McCoy Mrubata / Hoelykit?

bunboniさんのご紹介で知りました。感謝ですね〜。

っていうのは1曲目がもろ「オレンジ・エクスプレス」そのものじゃないかっていうことだけじゃありません。マッコイ・ムルバタ(南アフリカ)の『Hoelykit?』(2000)は全体的にフュージョン・アルバムだと思うんですよね。

それも渡辺貞夫さんが『マイ・ディア・ライフ』でポップ・フュージョン路線に転向するちょっと前、1970年代前半〜なかごろにやっていた音楽にそっくり。フュージョンというのはもちろんジャズとアフリカ音楽の、ってことです。

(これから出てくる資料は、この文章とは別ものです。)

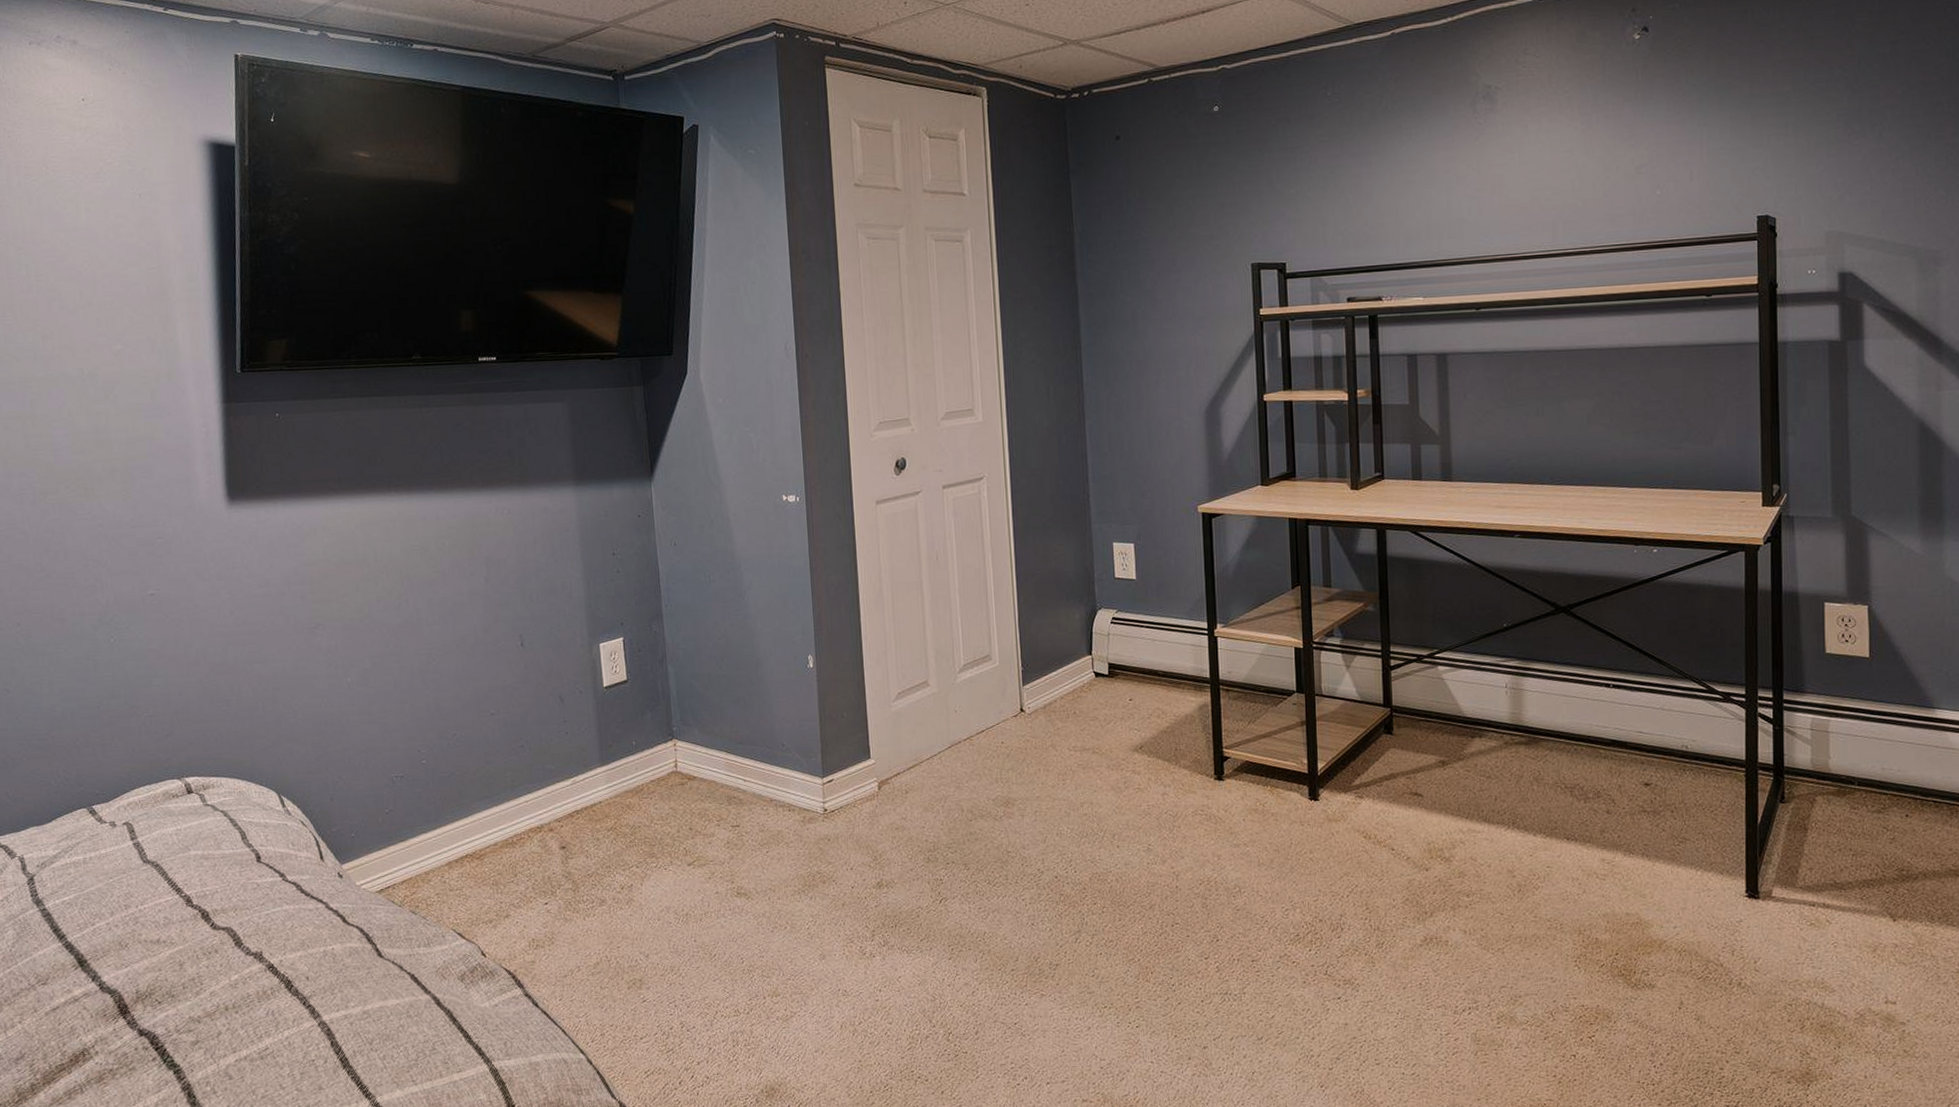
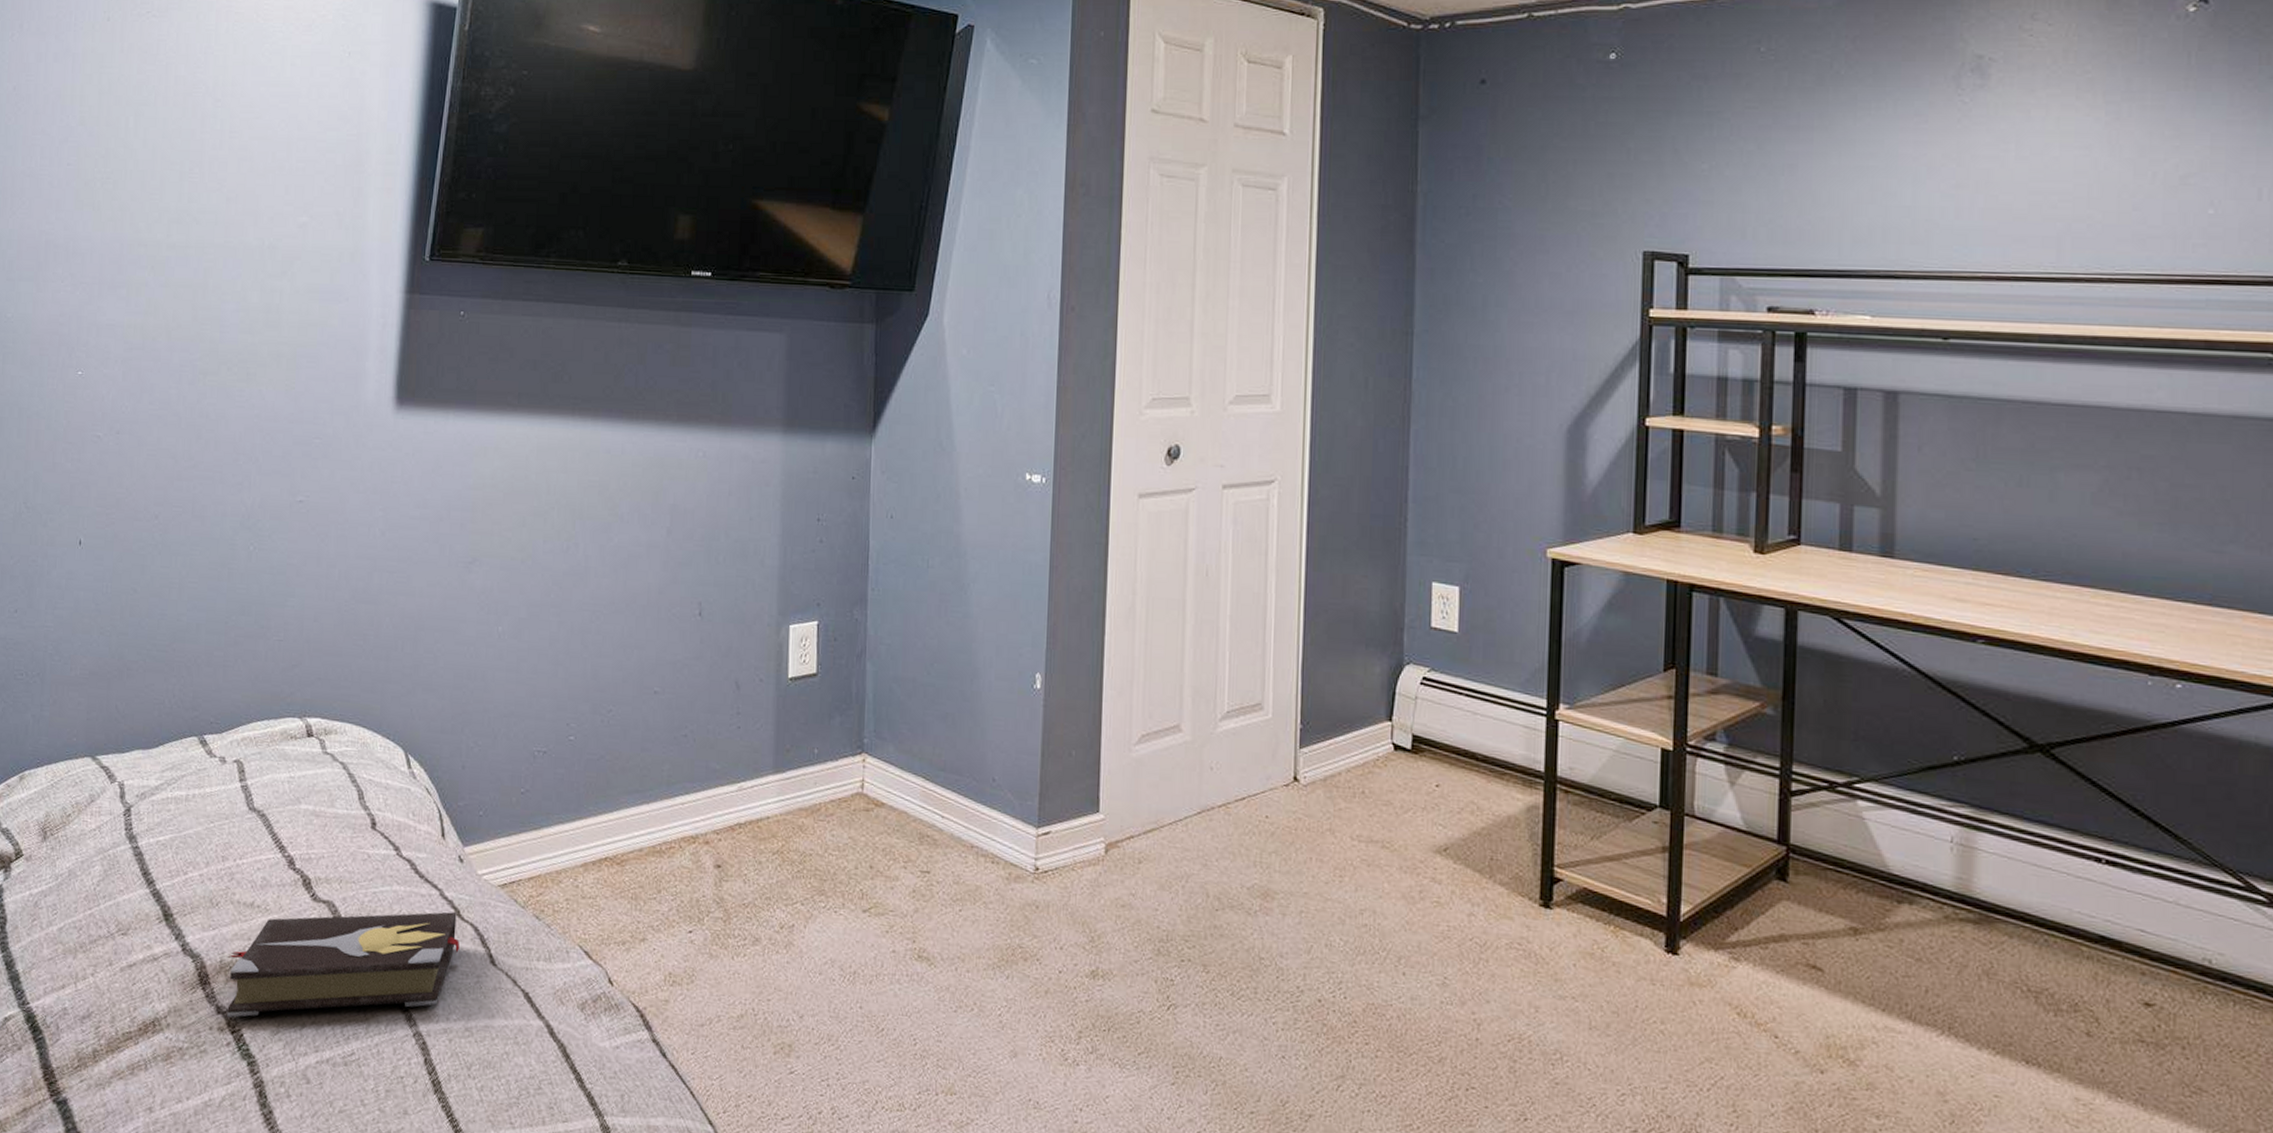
hardback book: none [141,919,350,1037] -> present [226,911,460,1018]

いうまでもなくマッコイが貞夫さんっぽいというのは順序が逆であって、こうしたアフリカン・ジャズがまずあって、なんどかの現地訪問でそれを学んだ貞夫さんが自分の音楽にとりいれたということ。マッコイの本作も南ア・ジャズの伝統を受け継ぎ、現在活況の同国新世代ジャズ・シーンへとそれをつなげた傑作でしょうね。

個人的に特にグッと胸に迫るのは終盤8曲目からの三連続。ジャズ〜フュージョンらしさ満開で、貞夫さんがどのへんのアフリカン音楽から吸収したかモロわかりな、つまり言い換えればぼくみたいに貞夫フュージョンからまず聴いていたファンには既聴感ばりばりで、親しみやすく。

なかでも8曲目での熱いジャジーなソロの連続にはトキメキます。4/4ビート・パートと8ビート・パートを行き来するリズム・アレンジもいいし、その上でフリューゲル・ホーン、サックス、ピアノ三名のソロもはじけています。ピアノのアンディル・イェナナは印象に残ったので、名前をおぼえておきましょう。

世界的にみても1980年代のフュージョン・ミュージックが多ジャンル混淆的な21世紀新世代ジャズのいしずえを築いたことは明白なんですが、マッコイの本作も、現在の南ア新世代ジャズの活況を考えるとき、その先駆けとなったことは疑えないですね。そんなこと言わなくたって、これじたい楽しいですし。